When two substances which by their action upon each other develop much heat enter into reaction, the reaction is usually complete without the employment of an excess of either; for example, when a mixture of hydrogen and oxygen, in the proportions to form water—

2H2 + O2 = 2OH2,

is exploded, it is entirely converted into water. This is also the case if two substances are brought together in solution, by the action of which upon each other a third body is formed which is insoluble in the solvent employed, and which also does not tend to react upon any of the substances present; for instance, when a solution of a chloride is added to a solution of a silver salt, insoluble silver chloride is precipitated, and almost the whole of the silver is removed from solution, even if the amount of the chloride employed be not in excess of that theoretically required.

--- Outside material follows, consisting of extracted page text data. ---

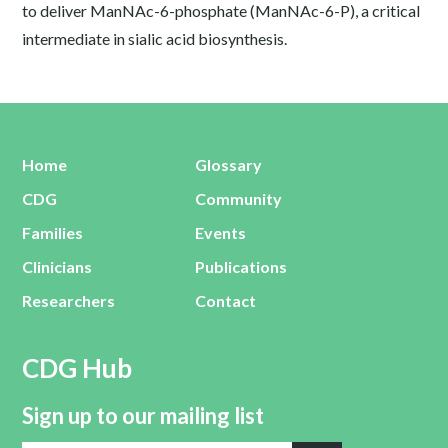
to deliver ManNAc-6-phosphate (ManNAc-6-P), a critical
intermediate in sialic acid biosynthesis.
Home
Glossary
CDG
Community
Families
Events
Clinicians
Publications
Researchers
Contact
CDG Hub
Sign up to our mailing list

But if there be no tendency to form an insoluble compound, Or one which is not liable to react upon any of the other substances present, this is no longer the case. For example, when a solution of a ferric salt is added to a solution of potassium thiocyanate, a deep red coloration is produced, owing to the formation of ferric thiocyanate. Theoretically the reaction takes place in the case of ferric nitrate in the manner represented by the equation

Fe(NO3)3 + 3KCNS = Fe(CNS)3 + 3KNO3;
Ferric nitrate.   Potassium thiocyanate.   Ferric thiocyanate.   Potassium nitrate.

but it is found that even when more than sixty times the amount of potassium thiocyanate required by this equation is added, a portion of the ferric nitrate still remains unconverted, doubtless owing to the occurrence of the reverse change—

Fe(CNS)3 + 3KNO3 = Fe(NO3)3 + 3KCNS.

In this, as in most other cases in which substances act upon one another under such circumstances that the resulting compounds are free to react, the extent to which the different kinds of action which may occur take place is dependent upon the mass of the substances present in the mixture. As another instance of this kind, the decomposition of bismuth chloride by water may be cited. If a very large quantity of water be added, the chloride is entirely decomposed in the manner represented by the equation—

BiCl3 + OH2 = BiOCl + 2HCl,
Bismuth chloride.       Bismuth oxychloride.    

the oxychloride being precipitated; but if smaller quantities of water be added the decomposition is incomplete, and it is found that the extent to which decomposition takes place is proportional to the quantity of water employed, the decomposition being incomplete, except in presence of large quantities of water, because of the occurrence of the reverse action—

BiOCl + 2HCl = BiCl3 + OH2.

Chemical change which merely involves simple decomposition is thus seen to be influenced by the masses of the reacting substances and the presence of the products of decomposition; in other words the system of reacting substances and resultants form a mixture in which chemical action has apparently ceased, or the system is in equilibrium. Such reactions are termed reversible (see Chemical Action).